◆ **What the exercise asks**
Return the lines from the start of the data through the line with "Penggunaan div ditujukan". Include both of those lines and no others.

◆ **Source records**
++++

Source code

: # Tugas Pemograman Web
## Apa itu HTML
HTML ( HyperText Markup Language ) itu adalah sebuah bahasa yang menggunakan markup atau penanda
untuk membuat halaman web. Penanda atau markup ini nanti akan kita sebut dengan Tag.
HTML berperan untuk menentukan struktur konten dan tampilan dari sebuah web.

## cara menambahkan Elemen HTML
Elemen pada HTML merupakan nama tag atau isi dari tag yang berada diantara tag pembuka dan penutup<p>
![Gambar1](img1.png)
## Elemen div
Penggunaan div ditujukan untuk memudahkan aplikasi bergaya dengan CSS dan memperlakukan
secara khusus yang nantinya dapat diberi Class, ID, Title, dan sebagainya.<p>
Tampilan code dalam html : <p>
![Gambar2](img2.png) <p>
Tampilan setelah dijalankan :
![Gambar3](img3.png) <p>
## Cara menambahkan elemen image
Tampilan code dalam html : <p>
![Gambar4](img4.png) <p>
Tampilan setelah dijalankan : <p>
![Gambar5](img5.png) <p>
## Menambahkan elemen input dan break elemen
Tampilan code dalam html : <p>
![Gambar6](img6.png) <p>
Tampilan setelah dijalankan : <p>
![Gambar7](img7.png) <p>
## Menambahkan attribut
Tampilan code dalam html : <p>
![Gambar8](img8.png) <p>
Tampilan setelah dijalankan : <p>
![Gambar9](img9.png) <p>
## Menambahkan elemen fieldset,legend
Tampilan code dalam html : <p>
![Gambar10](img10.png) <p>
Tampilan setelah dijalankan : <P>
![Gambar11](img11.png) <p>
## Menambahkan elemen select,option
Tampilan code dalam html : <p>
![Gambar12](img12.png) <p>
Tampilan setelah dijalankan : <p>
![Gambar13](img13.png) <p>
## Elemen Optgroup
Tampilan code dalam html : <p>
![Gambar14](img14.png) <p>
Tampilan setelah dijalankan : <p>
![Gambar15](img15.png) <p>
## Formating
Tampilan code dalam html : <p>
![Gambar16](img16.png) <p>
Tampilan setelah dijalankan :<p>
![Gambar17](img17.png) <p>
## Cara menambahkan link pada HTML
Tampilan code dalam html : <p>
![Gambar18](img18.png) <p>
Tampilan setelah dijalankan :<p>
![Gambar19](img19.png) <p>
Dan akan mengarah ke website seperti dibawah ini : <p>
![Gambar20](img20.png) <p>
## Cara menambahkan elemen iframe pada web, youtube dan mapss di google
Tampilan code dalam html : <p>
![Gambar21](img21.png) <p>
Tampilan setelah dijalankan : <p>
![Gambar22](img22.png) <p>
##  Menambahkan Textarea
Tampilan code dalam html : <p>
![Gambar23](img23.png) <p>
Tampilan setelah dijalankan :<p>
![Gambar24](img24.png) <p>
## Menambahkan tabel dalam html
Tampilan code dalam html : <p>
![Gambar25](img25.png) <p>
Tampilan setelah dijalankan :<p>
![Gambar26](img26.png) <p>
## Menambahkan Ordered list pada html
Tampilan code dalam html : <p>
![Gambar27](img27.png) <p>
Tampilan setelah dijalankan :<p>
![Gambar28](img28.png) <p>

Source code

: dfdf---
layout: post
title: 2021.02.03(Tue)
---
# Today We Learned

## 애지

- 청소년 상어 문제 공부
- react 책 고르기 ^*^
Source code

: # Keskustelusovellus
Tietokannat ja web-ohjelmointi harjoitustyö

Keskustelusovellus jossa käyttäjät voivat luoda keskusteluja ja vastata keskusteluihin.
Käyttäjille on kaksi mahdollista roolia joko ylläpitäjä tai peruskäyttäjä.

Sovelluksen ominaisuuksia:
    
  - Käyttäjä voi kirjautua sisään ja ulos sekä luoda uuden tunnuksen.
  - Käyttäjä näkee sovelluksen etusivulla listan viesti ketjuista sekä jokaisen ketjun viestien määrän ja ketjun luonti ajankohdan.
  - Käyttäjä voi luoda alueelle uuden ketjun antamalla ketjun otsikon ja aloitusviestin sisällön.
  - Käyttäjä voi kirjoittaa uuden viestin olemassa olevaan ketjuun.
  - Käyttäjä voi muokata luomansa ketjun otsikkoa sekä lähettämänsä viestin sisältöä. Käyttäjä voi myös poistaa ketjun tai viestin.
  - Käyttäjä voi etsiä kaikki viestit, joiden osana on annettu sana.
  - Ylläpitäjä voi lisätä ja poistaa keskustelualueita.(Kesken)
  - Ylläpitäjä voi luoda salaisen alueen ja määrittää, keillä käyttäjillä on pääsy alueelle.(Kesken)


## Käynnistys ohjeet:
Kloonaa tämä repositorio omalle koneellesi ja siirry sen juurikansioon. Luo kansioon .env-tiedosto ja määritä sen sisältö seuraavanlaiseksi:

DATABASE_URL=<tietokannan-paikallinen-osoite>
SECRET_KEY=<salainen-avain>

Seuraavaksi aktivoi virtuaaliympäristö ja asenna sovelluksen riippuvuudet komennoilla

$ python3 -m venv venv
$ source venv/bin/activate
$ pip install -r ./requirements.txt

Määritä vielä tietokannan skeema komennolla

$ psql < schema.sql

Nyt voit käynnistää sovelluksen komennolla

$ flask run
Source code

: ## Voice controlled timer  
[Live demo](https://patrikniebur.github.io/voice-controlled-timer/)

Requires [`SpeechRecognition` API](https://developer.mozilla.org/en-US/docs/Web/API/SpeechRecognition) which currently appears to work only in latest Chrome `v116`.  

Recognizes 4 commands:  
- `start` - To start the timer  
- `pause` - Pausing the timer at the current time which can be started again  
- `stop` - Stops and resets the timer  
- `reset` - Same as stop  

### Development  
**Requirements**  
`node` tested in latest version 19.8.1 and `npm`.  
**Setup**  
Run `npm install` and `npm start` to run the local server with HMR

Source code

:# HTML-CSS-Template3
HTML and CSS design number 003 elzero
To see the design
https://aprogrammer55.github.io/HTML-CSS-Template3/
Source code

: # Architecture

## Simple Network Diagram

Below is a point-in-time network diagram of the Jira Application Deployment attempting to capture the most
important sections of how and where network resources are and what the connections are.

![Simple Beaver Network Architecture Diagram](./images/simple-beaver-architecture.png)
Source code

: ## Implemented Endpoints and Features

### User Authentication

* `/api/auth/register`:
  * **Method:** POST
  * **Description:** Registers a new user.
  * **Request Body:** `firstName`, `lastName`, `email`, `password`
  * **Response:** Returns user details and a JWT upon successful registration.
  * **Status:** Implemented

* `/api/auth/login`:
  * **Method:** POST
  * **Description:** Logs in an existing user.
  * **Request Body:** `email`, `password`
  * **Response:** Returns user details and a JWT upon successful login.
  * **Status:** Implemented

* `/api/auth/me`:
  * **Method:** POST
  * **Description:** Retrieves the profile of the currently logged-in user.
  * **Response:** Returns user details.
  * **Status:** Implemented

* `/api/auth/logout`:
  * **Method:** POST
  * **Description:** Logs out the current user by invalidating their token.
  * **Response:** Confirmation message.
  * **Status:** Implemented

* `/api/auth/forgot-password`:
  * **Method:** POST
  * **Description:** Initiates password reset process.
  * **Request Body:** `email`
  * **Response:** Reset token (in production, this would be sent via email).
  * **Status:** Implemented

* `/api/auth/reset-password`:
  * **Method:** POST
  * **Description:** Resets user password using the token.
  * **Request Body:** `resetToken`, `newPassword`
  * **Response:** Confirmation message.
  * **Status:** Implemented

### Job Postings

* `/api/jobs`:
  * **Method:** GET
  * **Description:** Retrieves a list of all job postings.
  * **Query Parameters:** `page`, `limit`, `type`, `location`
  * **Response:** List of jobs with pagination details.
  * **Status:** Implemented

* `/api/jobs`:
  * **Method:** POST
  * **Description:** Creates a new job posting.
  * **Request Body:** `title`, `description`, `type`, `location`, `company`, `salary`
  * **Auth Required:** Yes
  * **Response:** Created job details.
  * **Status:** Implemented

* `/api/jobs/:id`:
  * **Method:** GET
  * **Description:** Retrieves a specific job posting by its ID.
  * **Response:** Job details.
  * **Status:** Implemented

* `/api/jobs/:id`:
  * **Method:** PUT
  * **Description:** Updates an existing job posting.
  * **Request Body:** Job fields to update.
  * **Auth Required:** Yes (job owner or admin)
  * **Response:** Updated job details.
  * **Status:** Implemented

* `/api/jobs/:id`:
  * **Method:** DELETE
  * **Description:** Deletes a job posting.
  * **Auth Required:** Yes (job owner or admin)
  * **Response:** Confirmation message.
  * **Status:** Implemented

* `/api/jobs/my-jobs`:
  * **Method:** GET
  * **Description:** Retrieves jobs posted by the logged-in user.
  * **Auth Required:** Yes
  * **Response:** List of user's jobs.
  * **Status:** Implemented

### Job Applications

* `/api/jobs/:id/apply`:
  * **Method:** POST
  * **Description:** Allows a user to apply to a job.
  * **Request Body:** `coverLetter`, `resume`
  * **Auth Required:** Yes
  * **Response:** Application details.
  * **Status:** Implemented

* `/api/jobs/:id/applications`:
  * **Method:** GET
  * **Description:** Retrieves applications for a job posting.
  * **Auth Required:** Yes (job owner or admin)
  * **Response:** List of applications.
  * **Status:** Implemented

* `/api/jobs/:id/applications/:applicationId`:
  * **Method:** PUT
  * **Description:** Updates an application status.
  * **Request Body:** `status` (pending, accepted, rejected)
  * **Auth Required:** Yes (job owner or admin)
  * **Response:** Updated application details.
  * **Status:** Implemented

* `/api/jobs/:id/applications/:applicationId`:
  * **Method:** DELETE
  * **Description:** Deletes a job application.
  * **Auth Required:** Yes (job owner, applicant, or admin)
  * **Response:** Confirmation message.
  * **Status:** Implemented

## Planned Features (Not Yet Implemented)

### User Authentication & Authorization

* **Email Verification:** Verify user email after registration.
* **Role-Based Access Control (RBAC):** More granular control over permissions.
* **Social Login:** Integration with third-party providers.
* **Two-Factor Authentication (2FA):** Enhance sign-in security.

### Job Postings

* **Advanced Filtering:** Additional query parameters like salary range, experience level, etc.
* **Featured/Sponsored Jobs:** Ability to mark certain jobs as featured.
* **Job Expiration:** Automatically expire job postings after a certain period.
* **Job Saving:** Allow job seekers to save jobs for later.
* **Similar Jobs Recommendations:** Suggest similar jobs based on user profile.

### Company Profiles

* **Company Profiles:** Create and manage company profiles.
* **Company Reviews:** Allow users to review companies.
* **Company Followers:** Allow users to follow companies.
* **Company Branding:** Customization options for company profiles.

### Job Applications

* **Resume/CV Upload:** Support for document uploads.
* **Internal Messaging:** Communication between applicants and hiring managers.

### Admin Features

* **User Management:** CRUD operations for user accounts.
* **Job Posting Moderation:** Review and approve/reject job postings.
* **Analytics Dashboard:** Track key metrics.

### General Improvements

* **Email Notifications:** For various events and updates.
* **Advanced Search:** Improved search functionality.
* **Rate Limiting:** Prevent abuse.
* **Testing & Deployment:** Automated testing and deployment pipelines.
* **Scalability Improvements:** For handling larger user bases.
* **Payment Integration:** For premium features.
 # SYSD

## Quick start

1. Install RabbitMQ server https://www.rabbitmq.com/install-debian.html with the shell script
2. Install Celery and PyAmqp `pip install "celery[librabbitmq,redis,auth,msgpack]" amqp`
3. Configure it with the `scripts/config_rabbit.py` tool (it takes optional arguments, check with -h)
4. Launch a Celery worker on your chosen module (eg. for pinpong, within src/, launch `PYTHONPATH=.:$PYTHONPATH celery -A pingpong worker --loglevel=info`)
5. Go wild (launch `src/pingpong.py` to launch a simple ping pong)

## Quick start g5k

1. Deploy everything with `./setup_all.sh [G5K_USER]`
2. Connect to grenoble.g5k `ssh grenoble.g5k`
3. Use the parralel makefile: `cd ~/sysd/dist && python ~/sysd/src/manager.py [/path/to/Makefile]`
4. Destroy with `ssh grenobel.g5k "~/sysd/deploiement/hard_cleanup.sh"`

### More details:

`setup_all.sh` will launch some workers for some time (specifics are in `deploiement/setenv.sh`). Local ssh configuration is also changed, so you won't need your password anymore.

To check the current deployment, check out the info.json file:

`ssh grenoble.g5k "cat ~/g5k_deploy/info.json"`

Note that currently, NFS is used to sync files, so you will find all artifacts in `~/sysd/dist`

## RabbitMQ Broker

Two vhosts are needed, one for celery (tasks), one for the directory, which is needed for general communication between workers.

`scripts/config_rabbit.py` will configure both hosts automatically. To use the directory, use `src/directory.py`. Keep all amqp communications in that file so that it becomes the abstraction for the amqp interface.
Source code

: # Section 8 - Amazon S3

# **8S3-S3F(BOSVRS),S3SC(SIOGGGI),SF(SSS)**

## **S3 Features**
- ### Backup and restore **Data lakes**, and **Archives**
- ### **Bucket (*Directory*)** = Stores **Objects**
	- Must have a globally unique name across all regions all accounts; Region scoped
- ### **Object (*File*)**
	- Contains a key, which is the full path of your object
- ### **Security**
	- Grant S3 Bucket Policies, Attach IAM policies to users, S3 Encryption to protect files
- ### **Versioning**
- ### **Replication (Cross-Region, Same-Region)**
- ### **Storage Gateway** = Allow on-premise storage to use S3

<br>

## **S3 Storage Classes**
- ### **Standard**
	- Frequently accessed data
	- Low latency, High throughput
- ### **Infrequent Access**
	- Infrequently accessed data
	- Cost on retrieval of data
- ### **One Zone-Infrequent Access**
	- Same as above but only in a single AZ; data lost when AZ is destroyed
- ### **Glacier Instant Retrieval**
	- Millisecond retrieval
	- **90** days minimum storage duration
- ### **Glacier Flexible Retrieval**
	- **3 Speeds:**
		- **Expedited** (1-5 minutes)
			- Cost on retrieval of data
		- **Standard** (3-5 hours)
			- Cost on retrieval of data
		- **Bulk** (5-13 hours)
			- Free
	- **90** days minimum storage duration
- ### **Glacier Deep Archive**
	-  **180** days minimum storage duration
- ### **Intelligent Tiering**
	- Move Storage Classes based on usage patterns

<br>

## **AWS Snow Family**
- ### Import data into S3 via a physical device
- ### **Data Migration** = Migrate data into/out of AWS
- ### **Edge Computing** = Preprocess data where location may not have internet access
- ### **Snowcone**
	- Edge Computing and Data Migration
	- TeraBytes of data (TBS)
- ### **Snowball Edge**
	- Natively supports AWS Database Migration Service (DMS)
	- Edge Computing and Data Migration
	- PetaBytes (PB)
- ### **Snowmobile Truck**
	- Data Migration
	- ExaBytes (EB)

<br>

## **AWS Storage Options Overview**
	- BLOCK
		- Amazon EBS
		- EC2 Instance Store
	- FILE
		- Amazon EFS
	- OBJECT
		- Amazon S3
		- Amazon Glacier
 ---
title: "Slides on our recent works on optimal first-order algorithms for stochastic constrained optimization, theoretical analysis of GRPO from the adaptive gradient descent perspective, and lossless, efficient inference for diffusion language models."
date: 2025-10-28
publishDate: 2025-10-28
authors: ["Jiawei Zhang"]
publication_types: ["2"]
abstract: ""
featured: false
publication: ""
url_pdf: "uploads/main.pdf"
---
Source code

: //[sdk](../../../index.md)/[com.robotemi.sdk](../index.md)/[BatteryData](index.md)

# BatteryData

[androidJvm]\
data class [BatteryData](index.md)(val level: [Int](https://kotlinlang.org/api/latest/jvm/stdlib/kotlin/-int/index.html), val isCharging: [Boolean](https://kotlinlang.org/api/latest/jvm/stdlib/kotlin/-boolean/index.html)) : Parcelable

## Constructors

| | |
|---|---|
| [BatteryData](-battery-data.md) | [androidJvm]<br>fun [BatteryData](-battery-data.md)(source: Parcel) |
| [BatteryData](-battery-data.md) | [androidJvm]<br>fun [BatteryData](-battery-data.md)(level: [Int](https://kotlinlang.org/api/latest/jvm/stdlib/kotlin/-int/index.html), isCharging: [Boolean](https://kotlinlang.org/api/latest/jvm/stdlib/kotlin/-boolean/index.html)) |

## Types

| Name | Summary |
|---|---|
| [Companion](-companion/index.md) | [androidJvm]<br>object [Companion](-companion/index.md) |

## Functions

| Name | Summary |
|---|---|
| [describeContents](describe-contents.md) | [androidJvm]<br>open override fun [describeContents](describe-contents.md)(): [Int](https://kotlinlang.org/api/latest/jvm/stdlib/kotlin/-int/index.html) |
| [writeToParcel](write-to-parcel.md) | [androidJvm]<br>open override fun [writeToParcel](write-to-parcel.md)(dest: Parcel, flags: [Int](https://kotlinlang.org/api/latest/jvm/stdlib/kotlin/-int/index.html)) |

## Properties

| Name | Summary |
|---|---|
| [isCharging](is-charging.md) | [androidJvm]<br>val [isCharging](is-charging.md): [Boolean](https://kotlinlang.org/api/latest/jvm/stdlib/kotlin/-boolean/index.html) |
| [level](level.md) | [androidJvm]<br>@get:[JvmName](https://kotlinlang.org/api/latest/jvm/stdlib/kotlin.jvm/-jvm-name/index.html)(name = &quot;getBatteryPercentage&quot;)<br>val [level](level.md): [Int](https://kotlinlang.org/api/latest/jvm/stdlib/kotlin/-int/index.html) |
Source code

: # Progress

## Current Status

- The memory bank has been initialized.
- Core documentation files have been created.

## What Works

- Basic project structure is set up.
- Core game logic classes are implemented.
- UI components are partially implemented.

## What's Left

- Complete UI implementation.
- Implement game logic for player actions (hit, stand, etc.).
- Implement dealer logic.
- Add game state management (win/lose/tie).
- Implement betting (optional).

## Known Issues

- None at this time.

++++

◆ **Answer space**
Source code

: # Tugas Pemograman Web
## Apa itu HTML
HTML ( HyperText Markup Language ) itu adalah sebuah bahasa yang menggunakan markup atau penanda
untuk membuat halaman web. Penanda atau markup ini nanti akan kita sebut dengan Tag.
HTML berperan untuk menentukan struktur konten dan tampilan dari sebuah web.

## cara menambahkan Elemen HTML
Elemen pada HTML merupakan nama tag atau isi dari tag yang berada diantara tag pembuka dan penutup<p>
![Gambar1](img1.png)
## Elemen div
Penggunaan div ditujukan untuk memudahkan aplikasi bergaya dengan CSS dan memperlakukan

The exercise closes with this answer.